4. What medication is Tristan taking, and why is it brought up in the context of positive changes for the gay community?

5. What is the symbolic significance of Adam giving Toby back his umbrella?

6. How do Charles and Paul's attitudes in the hallway after Eric's brunch foreshadow their actions at the end of Act Two?

7. Why does Young Man 1 turn to Morgan for help in the play's prologue?

8. Which character does Young Man 10 become in Act One, and how does this make sense with his lines in the Prologue?

9. Who is Tom Durrell, and how does he become significant in the Act Three, Scene One conversation between Toby and Adam?

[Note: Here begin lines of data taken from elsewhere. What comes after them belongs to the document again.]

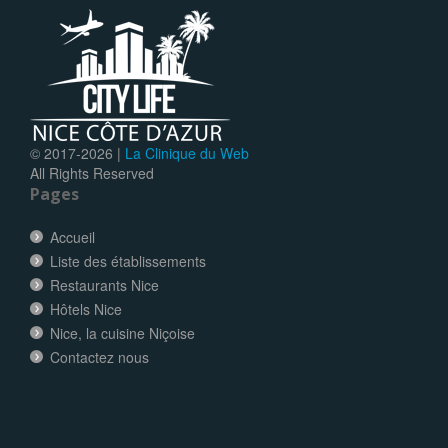
© 2017-
2026 |
La Clinique du Web
All Rights Reserved
Pages
Accueil
Liste des établissements
Restaurants Nice
Hôtels Nice
Nice, la cuisine Niçoise
Contactez nous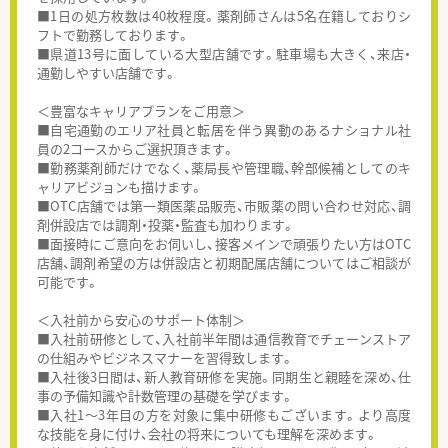
■1日の処方枚数は40枚程度。薬剤師さんは5名在籍しておりシ
フトで勤務しております。
■県道13号に面している大型店舗です。駐車場も大きく、来店・
通勤しやすい店舗です。
＜豊富なキャリアプランをご用意＞
■自宅通勤のエリア社員と転居を伴う異動のあるナショナル社
員の2コースからご選択頂きます。
■勤務薬剤師だけでなく、薬局長や管理職、幹部候補としてのキ
ャリアビジョンも描けます。
■OTC店舗では第一類医薬品販売、市販薬の問い合わせ対応、調
剤併設店では調剤・投薬・監査も加わります。
■面接時にご意向をお伺いし、接客メインで頑張りたい方はOTC
店舗、調剤希望の方は併設店と初期配属店舗についてはご相談が
可能です。
＜入社前から安心のサポート体制＞
■入社前研修として、入社前半年間は通信教育でチェーンストア
の仕組みやビジネスマナーを習得致します。
■入社後3日間は、新人教育研修を実施。同期生と親睦を深め、仕
事の予備知識や計数管理の基礎を学びます。
■入社1～3年目の方を対象に集中研修もございます。より高度
な技能を身に付け、会社の将来についても理解を深めます。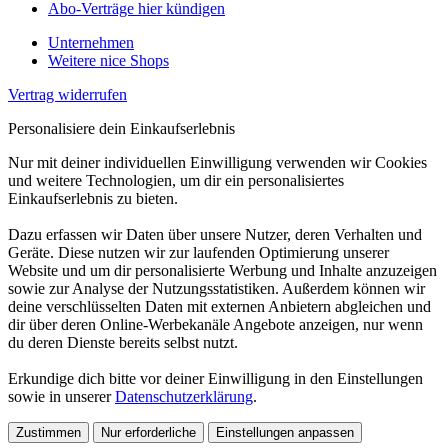
Abo-Verträge hier kündigen
Unternehmen
Weitere nice Shops
Vertrag widerrufen
Personalisiere dein Einkaufserlebnis
Nur mit deiner individuellen Einwilligung verwenden wir Cookies
und weitere Technologien, um dir ein personalisiertes
Einkaufserlebnis zu bieten.
Dazu erfassen wir Daten über unsere Nutzer, deren Verhalten und
Geräte. Diese nutzen wir zur laufenden Optimierung unserer
Website und um dir personalisierte Werbung und Inhalte anzuzeigen
sowie zur Analyse der Nutzungsstatistiken. Außerdem können wir
deine verschlüsselten Daten mit externen Anbietern abgleichen und
dir über deren Online-Werbekanäle Angebote anzeigen, nur wenn
du deren Dienste bereits selbst nutzt.
Erkundige dich bitte vor deiner Einwilligung in den Einstellungen
sowie in unserer
Datenschutzerklärung
.
Zustimmen
Nur erforderliche
Einstellungen anpassen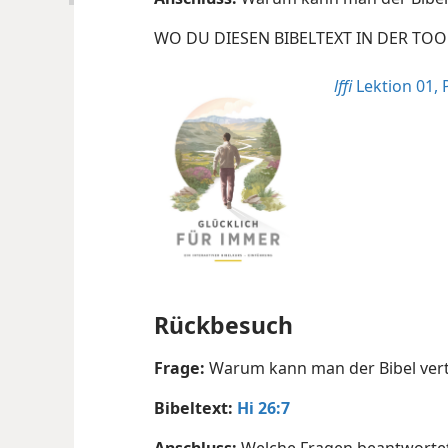
WO DU DIESEN BIBELTEXT IN DER TOO
lffi
Lektion 01, 
Rückbesuch
Frage:
Warum kann man der Bibel ver
Bibeltext:
Hi 26:7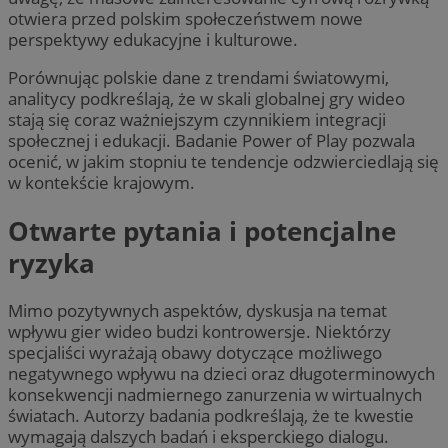
otwiera przed polskim społeczeństwem nowe
perspektywy edukacyjne i kulturowe.
Porównując polskie dane z trendami światowymi,
analitycy podkreślają, że w skali globalnej gry wideo
stają się coraz ważniejszym czynnikiem integracji
społecznej i edukacji. Badanie Power of Play pozwala
ocenić, w jakim stopniu te tendencje odzwierciedlają się
w kontekście krajowym.
Otwarte pytania i potencjalne
ryzyka
Mimo pozytywnych aspektów, dyskusja na temat
wpływu gier wideo budzi kontrowersje. Niektórzy
specjaliści wyrażają obawy dotyczące możliwego
negatywnego wpływu na dzieci oraz długoterminowych
konsekwencji nadmiernego zanurzenia w wirtualnych
światach. Autorzy badania podkreślają, że te kwestie
wymagają dalszych badań i eksperckiego dialogu.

10. When the play returns to Eric in Act Three, Scene Two, what are the various reasons that Eric is feeling bereft and alone?

Essay Topics

Write an essay for ONE of the following topics:

Essay Topic 1

How do the ghostly figures at the farmhouse relate to the play's messages about community, storytelling, and inheritance? How do the ghosts' identities matter--their membership in community, their generation, and the manner of their deaths? How does their location matter? Why do they appear to Eric, and why all together? What do Eric's actions relative to these men and their stories signify? Write an essay that analyzes how the ghostly figures support the play's ideas about the importance of community and storytelling and that shows how these ideas relate to the play's conception of "inheritance." Support your assertions with evidence drawn from throughout the text.

Essay Topic 2

Now that you have finished the play, you have seen the Young Men both take part in and comment on the play's action in a variety of ways. What does it mean that they are both characters and narrators in this play? What does it mean that many of them play several different characters? Which play only one character, and what is the significance of this? Why are they initially identified as "Young Men" rather than "Chorus" or some other term? Write an essay in which you make and defend a claim about the significance of the Young Men to the play's overall meaning. Defend your assertions with evidence drawn from throughout the play. If you use outside sources, be sure to cite these in MLA format.

Essay Topic 3

How much of present-day Henry's character is really attributable to Walter's choice to bring Peter to the farmhouse, and how much is simply an innate part of who Henry has always been? Consider Henry's backstory before he met Walter--his early life, his marriage, his career, and so on. What does this part of his life demonstrate about his character? Why would he suddenly make such a dramatic change in his life based on meeting Walter? What does he seem to have loved about Walter at this stage in his life? What does Henry say changed about him during the AIDS epidemic, and when Walter chose to keep Peter at the farmhouse? Do you think that most people would have changed in the way Henry changed? What commentary of Henry's about Leo, charity, politics, and responsibility in general sheds light on his personality and beliefs? Do these seem to have changed since that pivotal moment at the farmhouse, or are these aspects of Henry consistent throughout his life? Write an essay in which you analyze the characterization of Henry, taking and defending a clear position about how important Walter's decision to keep Peter at the farmhouse really was--or was not--in forming the man that Henry Wilcox became. Support your assertions with evidence drawn from throughout the text.